Тысяча детей на всю страну – от Бреста до Владивостока, от Мурманска до Кушки. Огромная империя с двумястами сорока миллионами населения, с космодромами и атомными ледоколами, с балетом Большого театра и комсомольскими стройками. И при всём этом – тысяча детей с диафрагмальной грыжей в год. Ровно тысяча, как будто кто-то свыше распределял квоты на человеческое несчастье. И один выживший. Я.

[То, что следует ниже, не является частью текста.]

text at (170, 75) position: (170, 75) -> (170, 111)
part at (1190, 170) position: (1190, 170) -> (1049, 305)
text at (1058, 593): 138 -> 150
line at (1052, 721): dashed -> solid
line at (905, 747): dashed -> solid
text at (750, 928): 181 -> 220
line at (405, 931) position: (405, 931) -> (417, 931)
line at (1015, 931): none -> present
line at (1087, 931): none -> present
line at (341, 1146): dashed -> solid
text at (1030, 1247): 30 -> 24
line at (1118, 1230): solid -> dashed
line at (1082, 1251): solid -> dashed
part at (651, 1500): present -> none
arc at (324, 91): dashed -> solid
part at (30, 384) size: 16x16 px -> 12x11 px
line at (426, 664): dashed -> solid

Диафрагмальная грыжа у новорождённого в тысяча девятьсот шестьдесят шестом году – это приговор, написанный на бланке с гербом СССР. Медицинская наука того времени была бессильна. Не по злому умыслу, не от недостатка старания – просто так устроен мир: есть вещи, до которых человечество ещё не доросло, как ребёнок не дорастает до верхней полки в шкафу. В тысяча девятьсот шестьдесят шестом до диафрагмальной грыжи у новорождённых оно не доросло. Почти.
Отец мой, человек, привыкший раздвигать землю стальным ножом бульдозера, переворачивать тонны грунта одним движением рычага, в тот день не мог ничего. Абсолютно ничего. Он простоял все восемь часов операции в коридоре родильного дома, не присаживаясь, не выходя подышать, только ходил от окна к двери и обратно, как маятник больших напольных часов. Мама, у которой сразу после родов забрали меня – даже не дав взглянуть, не приложили к груди – лежала в послеродовой палате и слушала тишину. Ту особенную больничную тишину, когда за стеной плачут чужие новорождённые, а твой – молчит. Она не знала, жив ли я, что со мной делают, добьются ли успеха. Медсестры проходили мимо, отводя глаза, и это было красноречивее любых слов. В волнении и тревоге она ждала – просто ждала, потому что больше ничего не оставалось, – и надеялась вопреки всему, что ей не договаривали врачи.
Брату, тогда было два с половиной года, было не понятно, почему мама не вернулась домой, почему папа ушёл и со вчера не вернулся, почему он остался на попечении тёти Зайтуны, младшей сестры отца.